# Problem statement
Switch every "slices" in the data below to "wedges", and leave everything else unchanged.

─── Extracted information ───

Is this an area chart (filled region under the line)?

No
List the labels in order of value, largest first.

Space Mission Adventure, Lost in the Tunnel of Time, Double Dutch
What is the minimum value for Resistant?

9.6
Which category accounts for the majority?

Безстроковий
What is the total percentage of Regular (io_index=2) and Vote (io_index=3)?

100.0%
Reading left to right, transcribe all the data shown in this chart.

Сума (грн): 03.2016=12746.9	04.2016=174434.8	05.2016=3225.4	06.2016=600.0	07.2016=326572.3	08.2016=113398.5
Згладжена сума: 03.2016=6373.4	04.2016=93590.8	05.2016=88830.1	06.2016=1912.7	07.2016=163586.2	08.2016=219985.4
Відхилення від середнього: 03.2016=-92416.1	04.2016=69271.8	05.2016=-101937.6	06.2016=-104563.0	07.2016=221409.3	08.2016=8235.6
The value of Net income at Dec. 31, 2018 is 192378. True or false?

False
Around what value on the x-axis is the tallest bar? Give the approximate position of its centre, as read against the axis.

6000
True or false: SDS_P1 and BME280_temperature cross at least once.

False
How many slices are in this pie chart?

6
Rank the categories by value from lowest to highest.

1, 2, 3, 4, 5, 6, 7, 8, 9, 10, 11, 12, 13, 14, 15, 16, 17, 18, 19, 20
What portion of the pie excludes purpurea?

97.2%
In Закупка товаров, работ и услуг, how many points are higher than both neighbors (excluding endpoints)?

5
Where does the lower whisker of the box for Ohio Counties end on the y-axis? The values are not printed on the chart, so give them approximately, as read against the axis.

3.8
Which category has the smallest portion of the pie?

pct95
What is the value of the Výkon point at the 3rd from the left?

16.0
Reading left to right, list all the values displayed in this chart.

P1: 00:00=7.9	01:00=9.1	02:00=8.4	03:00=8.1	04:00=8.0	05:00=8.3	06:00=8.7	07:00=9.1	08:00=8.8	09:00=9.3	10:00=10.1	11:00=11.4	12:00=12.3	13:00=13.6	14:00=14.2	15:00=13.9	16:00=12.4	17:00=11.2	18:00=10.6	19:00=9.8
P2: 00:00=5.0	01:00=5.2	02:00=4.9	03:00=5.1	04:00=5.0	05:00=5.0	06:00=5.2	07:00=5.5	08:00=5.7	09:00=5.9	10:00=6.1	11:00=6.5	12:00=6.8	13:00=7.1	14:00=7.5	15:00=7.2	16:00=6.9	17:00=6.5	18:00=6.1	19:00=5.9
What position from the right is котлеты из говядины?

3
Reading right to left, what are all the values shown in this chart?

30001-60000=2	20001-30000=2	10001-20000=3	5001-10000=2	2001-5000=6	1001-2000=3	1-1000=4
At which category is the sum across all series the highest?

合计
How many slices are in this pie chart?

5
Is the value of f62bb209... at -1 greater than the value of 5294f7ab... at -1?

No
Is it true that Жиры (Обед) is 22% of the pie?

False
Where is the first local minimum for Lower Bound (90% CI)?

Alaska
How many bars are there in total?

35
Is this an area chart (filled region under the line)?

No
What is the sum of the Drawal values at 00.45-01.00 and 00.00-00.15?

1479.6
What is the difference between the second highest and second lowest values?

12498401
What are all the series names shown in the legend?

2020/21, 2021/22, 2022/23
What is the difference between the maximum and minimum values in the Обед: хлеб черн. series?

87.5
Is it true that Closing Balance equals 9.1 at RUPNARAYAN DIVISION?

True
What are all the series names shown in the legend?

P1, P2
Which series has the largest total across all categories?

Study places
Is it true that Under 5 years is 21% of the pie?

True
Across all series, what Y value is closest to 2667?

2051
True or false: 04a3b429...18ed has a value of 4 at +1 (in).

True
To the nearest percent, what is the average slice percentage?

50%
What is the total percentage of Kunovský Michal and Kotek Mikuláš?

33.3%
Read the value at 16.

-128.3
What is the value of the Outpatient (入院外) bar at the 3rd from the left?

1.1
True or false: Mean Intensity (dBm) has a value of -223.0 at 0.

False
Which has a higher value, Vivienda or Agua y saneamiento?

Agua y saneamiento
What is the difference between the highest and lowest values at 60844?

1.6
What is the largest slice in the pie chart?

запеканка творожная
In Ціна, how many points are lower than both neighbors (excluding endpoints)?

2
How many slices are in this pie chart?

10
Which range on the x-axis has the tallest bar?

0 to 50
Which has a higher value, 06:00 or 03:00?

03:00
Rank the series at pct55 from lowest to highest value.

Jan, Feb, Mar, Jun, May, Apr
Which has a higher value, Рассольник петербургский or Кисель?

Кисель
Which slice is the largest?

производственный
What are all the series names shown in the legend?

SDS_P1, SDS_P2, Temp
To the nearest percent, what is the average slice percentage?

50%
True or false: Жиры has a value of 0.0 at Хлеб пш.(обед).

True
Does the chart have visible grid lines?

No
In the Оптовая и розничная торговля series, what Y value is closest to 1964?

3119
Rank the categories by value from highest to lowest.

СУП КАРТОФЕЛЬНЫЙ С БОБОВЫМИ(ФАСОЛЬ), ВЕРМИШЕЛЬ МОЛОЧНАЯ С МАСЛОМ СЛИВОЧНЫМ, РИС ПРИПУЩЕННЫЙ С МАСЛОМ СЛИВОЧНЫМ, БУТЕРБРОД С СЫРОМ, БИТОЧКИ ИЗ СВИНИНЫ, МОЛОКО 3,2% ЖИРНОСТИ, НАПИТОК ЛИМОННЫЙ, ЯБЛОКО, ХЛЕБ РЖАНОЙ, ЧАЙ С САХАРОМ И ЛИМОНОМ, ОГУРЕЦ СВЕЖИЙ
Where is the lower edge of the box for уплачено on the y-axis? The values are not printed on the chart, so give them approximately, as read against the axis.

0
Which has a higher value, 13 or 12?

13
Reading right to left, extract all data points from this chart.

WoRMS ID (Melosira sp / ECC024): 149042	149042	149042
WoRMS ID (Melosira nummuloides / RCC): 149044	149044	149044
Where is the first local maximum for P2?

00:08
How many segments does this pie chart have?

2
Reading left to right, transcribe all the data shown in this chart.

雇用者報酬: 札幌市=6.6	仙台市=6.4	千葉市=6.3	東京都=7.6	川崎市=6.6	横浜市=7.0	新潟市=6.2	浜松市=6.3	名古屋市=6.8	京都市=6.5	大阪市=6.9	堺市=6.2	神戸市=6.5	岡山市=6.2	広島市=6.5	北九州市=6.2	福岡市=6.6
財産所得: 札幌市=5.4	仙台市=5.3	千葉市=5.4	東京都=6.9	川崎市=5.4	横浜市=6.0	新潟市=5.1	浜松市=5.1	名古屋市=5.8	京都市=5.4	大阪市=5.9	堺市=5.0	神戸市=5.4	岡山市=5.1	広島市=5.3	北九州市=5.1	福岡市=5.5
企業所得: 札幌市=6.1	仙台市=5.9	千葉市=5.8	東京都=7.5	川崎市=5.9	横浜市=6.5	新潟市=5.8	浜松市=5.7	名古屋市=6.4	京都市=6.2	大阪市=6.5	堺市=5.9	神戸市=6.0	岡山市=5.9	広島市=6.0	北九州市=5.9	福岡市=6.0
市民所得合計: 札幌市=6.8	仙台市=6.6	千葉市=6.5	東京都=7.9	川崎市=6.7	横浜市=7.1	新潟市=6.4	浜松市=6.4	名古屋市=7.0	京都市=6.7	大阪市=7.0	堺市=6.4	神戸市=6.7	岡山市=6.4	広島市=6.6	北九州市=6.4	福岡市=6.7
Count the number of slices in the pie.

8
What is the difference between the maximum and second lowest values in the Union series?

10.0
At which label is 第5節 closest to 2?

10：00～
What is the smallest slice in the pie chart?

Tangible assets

───

# Solution to the problem
Is this an area chart (filled region under the line)?

No
List the labels in order of value, largest first.

Space Mission Adventure, Lost in the Tunnel of Time, Double Dutch
What is the minimum value for Resistant?

9.6
Which category accounts for the majority?

Безстроковий
What is the total percentage of Regular (io_index=2) and Vote (io_index=3)?

100.0%
Reading left to right, transcribe all the data shown in this chart.

Сума (грн): 03.2016=12746.9	04.2016=174434.8	05.2016=3225.4	06.2016=600.0	07.2016=326572.3	08.2016=113398.5
Згладжена сума: 03.2016=6373.4	04.2016=93590.8	05.2016=88830.1	06.2016=1912.7	07.2016=163586.2	08.2016=219985.4
Відхилення від середнього: 03.2016=-92416.1	04.2016=69271.8	05.2016=-101937.6	06.2016=-104563.0	07.2016=221409.3	08.2016=8235.6
The value of Net income at Dec. 31, 2018 is 192378. True or false?

False
Around what value on the x-axis is the tallest bar? Give the approximate position of its centre, as read against the axis.

6000
True or false: SDS_P1 and BME280_temperature cross at least once.

False
How many wedges are in this pie chart?

6
Rank the categories by value from lowest to highest.

1, 2, 3, 4, 5, 6, 7, 8, 9, 10, 11, 12, 13, 14, 15, 16, 17, 18, 19, 20
What portion of the pie excludes purpurea?

97.2%
In Закупка товаров, работ и услуг, how many points are higher than both neighbors (excluding endpoints)?

5
Where does the lower whisker of the box for Ohio Counties end on the y-axis? The values are not printed on the chart, so give them approximately, as read against the axis.

3.8
Which category has the smallest portion of the pie?

pct95
What is the value of the Výkon point at the 3rd from the left?

16.0
Reading left to right, list all the values displayed in this chart.

P1: 00:00=7.9	01:00=9.1	02:00=8.4	03:00=8.1	04:00=8.0	05:00=8.3	06:00=8.7	07:00=9.1	08:00=8.8	09:00=9.3	10:00=10.1	11:00=11.4	12:00=12.3	13:00=13.6	14:00=14.2	15:00=13.9	16:00=12.4	17:00=11.2	18:00=10.6	19:00=9.8
P2: 00:00=5.0	01:00=5.2	02:00=4.9	03:00=5.1	04:00=5.0	05:00=5.0	06:00=5.2	07:00=5.5	08:00=5.7	09:00=5.9	10:00=6.1	11:00=6.5	12:00=6.8	13:00=7.1	14:00=7.5	15:00=7.2	16:00=6.9	17:00=6.5	18:00=6.1	19:00=5.9
What position from the right is котлеты из говядины?

3
Reading right to left, what are all the values shown in this chart?

30001-60000=2	20001-30000=2	10001-20000=3	5001-10000=2	2001-5000=6	1001-2000=3	1-1000=4
At which category is the sum across all series the highest?

合计
How many wedges are in this pie chart?

5
Is the value of f62bb209... at -1 greater than the value of 5294f7ab... at -1?

No
Is it true that Жиры (Обед) is 22% of the pie?

False
Where is the first local minimum for Lower Bound (90% CI)?

Alaska
How many bars are there in total?

35
Is this an area chart (filled region under the line)?

No
What is the sum of the Drawal values at 00.45-01.00 and 00.00-00.15?

1479.6
What is the difference between the second highest and second lowest values?

12498401
What are all the series names shown in the legend?

2020/21, 2021/22, 2022/23
What is the difference between the maximum and minimum values in the Обед: хлеб черн. series?

87.5
Is it true that Closing Balance equals 9.1 at RUPNARAYAN DIVISION?

True
What are all the series names shown in the legend?

P1, P2
Which series has the largest total across all categories?

Study places
Is it true that Under 5 years is 21% of the pie?

True
Across all series, what Y value is closest to 2667?

2051
True or false: 04a3b429...18ed has a value of 4 at +1 (in).

True
To the nearest percent, what is the average slice percentage?

50%
What is the total percentage of Kunovský Michal and Kotek Mikuláš?

33.3%
Read the value at 16.

-128.3
What is the value of the Outpatient (入院外) bar at the 3rd from the left?

1.1
True or false: Mean Intensity (dBm) has a value of -223.0 at 0.

False
Which has a higher value, Vivienda or Agua y saneamiento?

Agua y saneamiento
What is the difference between the highest and lowest values at 60844?

1.6
What is the largest slice in the pie chart?

запеканка творожная
In Ціна, how many points are lower than both neighbors (excluding endpoints)?

2
How many wedges are in this pie chart?

10
Which range on the x-axis has the tallest bar?

0 to 50
Which has a higher value, 06:00 or 03:00?

03:00
Rank the series at pct55 from lowest to highest value.

Jan, Feb, Mar, Jun, May, Apr
Which has a higher value, Рассольник петербургский or Кисель?

Кисель
Which slice is the largest?

производственный
What are all the series names shown in the legend?

SDS_P1, SDS_P2, Temp
To the nearest percent, what is the average slice percentage?

50%
True or false: Жиры has a value of 0.0 at Хлеб пш.(обед).

True
Does the chart have visible grid lines?

No
In the Оптовая и розничная торговля series, what Y value is closest to 1964?

3119
Rank the categories by value from highest to lowest.

СУП КАРТОФЕЛЬНЫЙ С БОБОВЫМИ(ФАСОЛЬ), ВЕРМИШЕЛЬ МОЛОЧНАЯ С МАСЛОМ СЛИВОЧНЫМ, РИС ПРИПУЩЕННЫЙ С МАСЛОМ СЛИВОЧНЫМ, БУТЕРБРОД С СЫРОМ, БИТОЧКИ ИЗ СВИНИНЫ, МОЛОКО 3,2% ЖИРНОСТИ, НАПИТОК ЛИМОННЫЙ, ЯБЛОКО, ХЛЕБ РЖАНОЙ, ЧАЙ С САХАРОМ И ЛИМОНОМ, ОГУРЕЦ СВЕЖИЙ
Where is the lower edge of the box for уплачено on the y-axis? The values are not printed on the chart, so give them approximately, as read against the axis.

0
Which has a higher value, 13 or 12?

13
Reading right to left, extract all data points from this chart.

WoRMS ID (Melosira sp / ECC024): 149042	149042	149042
WoRMS ID (Melosira nummuloides / RCC): 149044	149044	149044
Where is the first local maximum for P2?

00:08
How many segments does this pie chart have?

2
Reading left to right, transcribe all the data shown in this chart.

雇用者報酬: 札幌市=6.6	仙台市=6.4	千葉市=6.3	東京都=7.6	川崎市=6.6	横浜市=7.0	新潟市=6.2	浜松市=6.3	名古屋市=6.8	京都市=6.5	大阪市=6.9	堺市=6.2	神戸市=6.5	岡山市=6.2	広島市=6.5	北九州市=6.2	福岡市=6.6
財産所得: 札幌市=5.4	仙台市=5.3	千葉市=5.4	東京都=6.9	川崎市=5.4	横浜市=6.0	新潟市=5.1	浜松市=5.1	名古屋市=5.8	京都市=5.4	大阪市=5.9	堺市=5.0	神戸市=5.4	岡山市=5.1	広島市=5.3	北九州市=5.1	福岡市=5.5
企業所得: 札幌市=6.1	仙台市=5.9	千葉市=5.8	東京都=7.5	川崎市=5.9	横浜市=6.5	新潟市=5.8	浜松市=5.7	名古屋市=6.4	京都市=6.2	大阪市=6.5	堺市=5.9	神戸市=6.0	岡山市=5.9	広島市=6.0	北九州市=5.9	福岡市=6.0
市民所得合計: 札幌市=6.8	仙台市=6.6	千葉市=6.5	東京都=7.9	川崎市=6.7	横浜市=7.1	新潟市=6.4	浜松市=6.4	名古屋市=7.0	京都市=6.7	大阪市=7.0	堺市=6.4	神戸市=6.7	岡山市=6.4	広島市=6.6	北九州市=6.4	福岡市=6.7
Count the number of wedges in the pie.

8
What is the difference between the maximum and second lowest values in the Union series?

10.0
At which label is 第5節 closest to 2?

10：00～
What is the smallest slice in the pie chart?

Tangible assets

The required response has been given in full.